'''

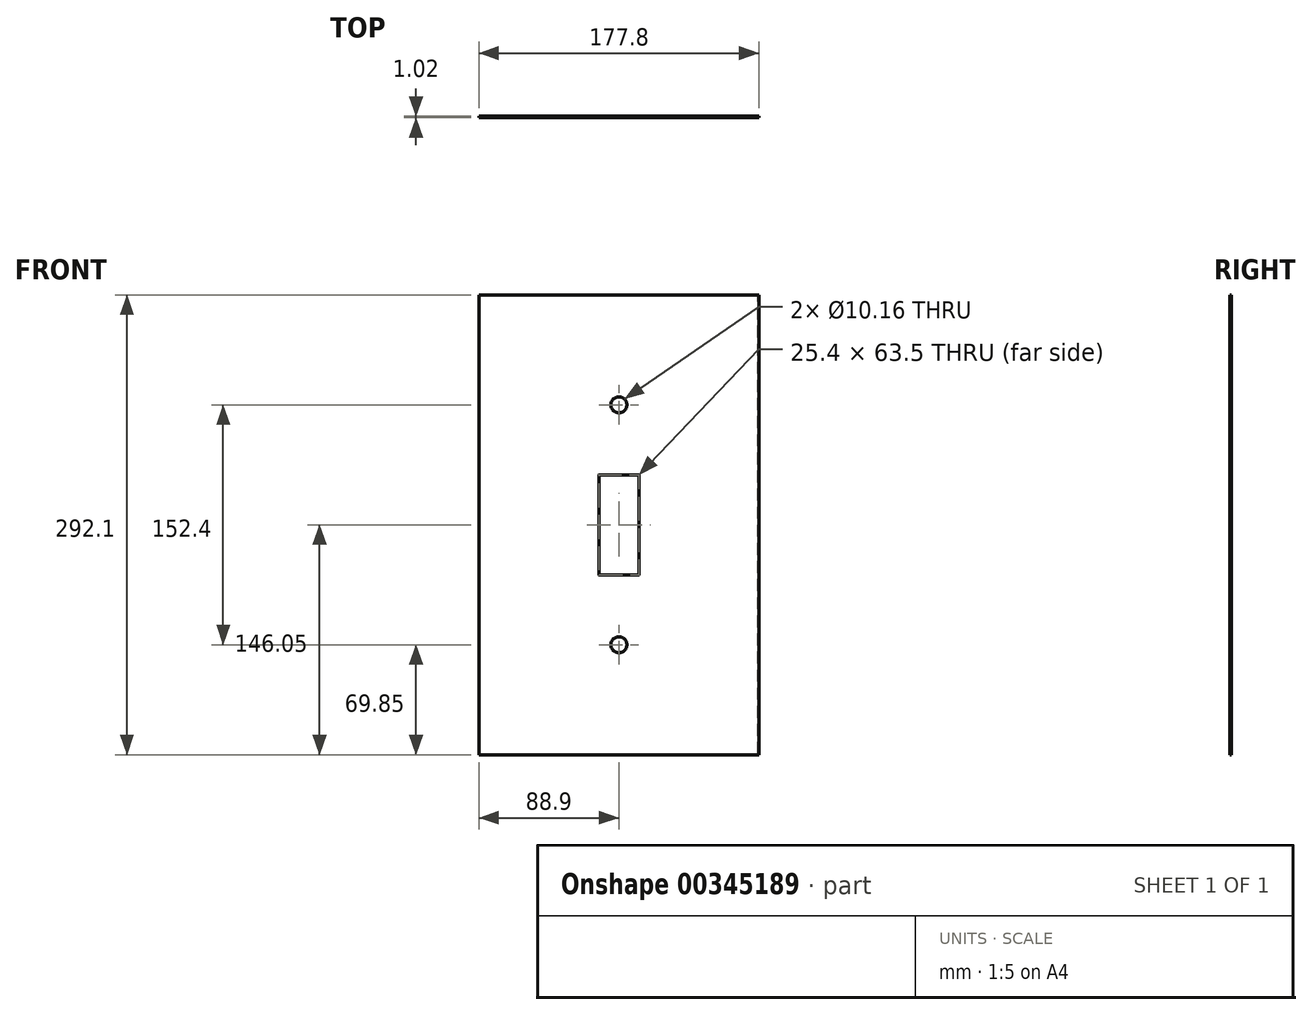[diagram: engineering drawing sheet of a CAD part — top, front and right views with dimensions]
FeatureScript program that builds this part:
annotation { "Feature Type Name" : "Feature", "Feature Type Description" : "" }
export const myFeature = defineFeature(function(context is Context, id is Id, definition is map)
    precondition{}
    {
        {
            var Q0;
            Q0=qCreatedBy(makeId("Front.planeOp"),FACE);
            var sketch = newSketch(context, id + "F0", { "sketchPlane" : qUnion([Q0])});
            skLineSegment(sketch, "E0.bottom", {"start": v(0, 0) * mm, "end": v(177.8, 0) * mm});
            skLineSegment(sketch, "E0.top", {"start": v(0, 292.1) * mm, "end": v(177.8, 292.1) * mm});
            skLineSegment(sketch, "E0.left", {"start": v(0, 0) * mm, "end": v(0, 292.1) * mm});
            skLineSegment(sketch, "E0.right", {"start": v(177.8, 0) * mm, "end": v(177.8, 292.1) * mm});
            skSolve(sketch);
        }
        {
            var Q0;
            Q0=makeQuery(id+"F0.imprint","IMPRINT",FACE,{"disambiguationData":[TD([[makeQuery(id+"F0.imprint","IMPRINT",EDGE,{"derivedFrom":sQuery(id+"F0.wireOp",EDGE,"E0.bottom")}),1.0]])]});
            extrude(context, id + "F1", {"entities" : qUnion([Q0]), "depth" : 1.02 * mm});
        }
        {
            var Q0;
            Q0=makeQuery(id+"F1.opExtrude","CAP_FACE",FACE,{"disambiguationData":[OSD([sQuery(id+"F0.wireOp",EDGE,"E0.bottom"),sQuery(id+"F0.wireOp",EDGE,"E0.top"),sQuery(id+"F0.wireOp",EDGE,"E0.left"),sQuery(id+"F0.wireOp",EDGE,"E0.right")])],"isStart":false});
            var sketch = newSketch(context, id + "F2", { "sketchPlane" : qUnion([Q0])});
            skSolve(sketch);
        }
        {
            var Q0;
            Q0=makeQuery(id+"F2.imprint","IMPRINT",FACE,{"disambiguationData":[TD([[makeQuery(id+"F2.imprint","IMPRINT",EDGE,{"derivedFrom":makeQuery(id+"F1.opExtrude","CAP_EDGE",EDGE,{"disambiguationData":[OSD([sQuery(id+"F0.wireOp",EDGE,"E0.bottom")])],"isStart":false})}),1.0]])]});
            var sketch = newSketch(context, id + "F3", { "sketchPlane" : qUnion([Q0])});
            skLineSegment(sketch, "E1.bottom", {"start": v(76.2, 177.8) * mm, "end": v(101.6, 177.8) * mm});
            skLineSegment(sketch, "E1.top", {"start": v(76.2, 114.3) * mm, "end": v(101.6, 114.3) * mm});
            skLineSegment(sketch, "E1.left", {"start": v(76.2, 177.8) * mm, "end": v(76.2, 114.3) * mm});
            skLineSegment(sketch, "E1.right", {"start": v(101.6, 177.8) * mm, "end": v(101.6, 114.3) * mm});
            skSolve(sketch);
        }
        {
            var Q0;
            Q0=makeQuery(id+"F3.imprint","IMPRINT",FACE,{"disambiguationData":[TD([[makeQuery(id+"F3.imprint","IMPRINT",EDGE,{"derivedFrom":sQuery(id+"F3.wireOp",EDGE,"E1.bottom")}),-1.0]])]});
            extrude(context, id + "F4", {"entities" : qUnion([Q0]), "operationType" : NewBodyOperationType.REMOVE, "oppositeDirection" : true, "depth" : 25.4 * mm});
        }
        {
            var Q0;
            Q0=makeQuery(id+"F1.opExtrude","CAP_FACE",FACE,{"disambiguationData":[OSD([sQuery(id+"F0.wireOp",EDGE,"E0.bottom"),sQuery(id+"F0.wireOp",EDGE,"E0.top"),sQuery(id+"F0.wireOp",EDGE,"E0.left"),sQuery(id+"F0.wireOp",EDGE,"E0.right")])],"isStart":true});
            shell(context, id + "F5", {"entities" : qUnion([Q0]), "thickness" : 0.5 * mm});
        }
        {
            var Q0;
            Q0=makeQuery(id+"F2.imprint","IMPRINT",FACE,{"disambiguationData":[TD([[makeQuery(id+"F2.imprint","IMPRINT",EDGE,{"derivedFrom":makeQuery(id+"F1.opExtrude","CAP_EDGE",EDGE,{"disambiguationData":[OSD([sQuery(id+"F0.wireOp",EDGE,"E0.bottom")])],"isStart":false})}),1.0]])]});
            var sketch = newSketch(context, id + "F6", { "sketchPlane" : qUnion([Q0])});
            skCircle(sketch, "E2", {"center": v(88.9, 69.85) * mm, "radius": 5.08 * mm});
            skSolve(sketch);
        }
        {
            var Q0;
            Q0=makeQuery(id+"F6.imprint","IMPRINT",FACE,{"disambiguationData":[TD([[makeQuery(id+"F6.imprint","IMPRINT",EDGE,{"derivedFrom":sQuery(id+"F6.wireOp",EDGE,"E2")}),1.0]])]});
            extrude(context, id + "F7", {"entities" : qUnion([Q0]), "operationType" : NewBodyOperationType.REMOVE, "oppositeDirection" : true, "depth" : 25.4 * mm});
        }
        {
            var Q0;
            Q0=makeQuery(id+"F2.imprint","IMPRINT",FACE,{"disambiguationData":[TD([[makeQuery(id+"F2.imprint","IMPRINT",EDGE,{"derivedFrom":makeQuery(id+"F1.opExtrude","CAP_EDGE",EDGE,{"disambiguationData":[OSD([sQuery(id+"F0.wireOp",EDGE,"E0.bottom")])],"isStart":false})}),1.0]])]});
            var sketch = newSketch(context, id + "F8", { "sketchPlane" : qUnion([Q0])});
            skCircle(sketch, "E3", {"center": v(88.9, 222.25) * mm, "radius": 5.08 * mm});
            skSolve(sketch);
        }
        {
            var Q0;
            Q0=makeQuery(id+"F8.imprint","IMPRINT",FACE,{"disambiguationData":[TD([[makeQuery(id+"F8.imprint","IMPRINT",EDGE,{"derivedFrom":sQuery(id+"F8.wireOp",EDGE,"E3")}),1.0]])]});
            extrude(context, id + "F9", {"entities" : qUnion([Q0]), "operationType" : NewBodyOperationType.REMOVE, "oppositeDirection" : true, "depth" : 25.4 * mm});
        }
    });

'''

What you should do - From the material above, extract each line that contains the string "sketchPlane". Letter case must match.

Answer to the task -
            var sketch = newSketch(context, id + "F0", { "sketchPlane" : qUnion([Q0])});
            var sketch = newSketch(context, id + "F2", { "sketchPlane" : qUnion([Q0])});
            var sketch = newSketch(context, id + "F3", { "sketchPlane" : qUnion([Q0])});
            var sketch = newSketch(context, id + "F6", { "sketchPlane" : qUnion([Q0])});
            var sketch = newSketch(context, id + "F8", { "sketchPlane" : qUnion([Q0])});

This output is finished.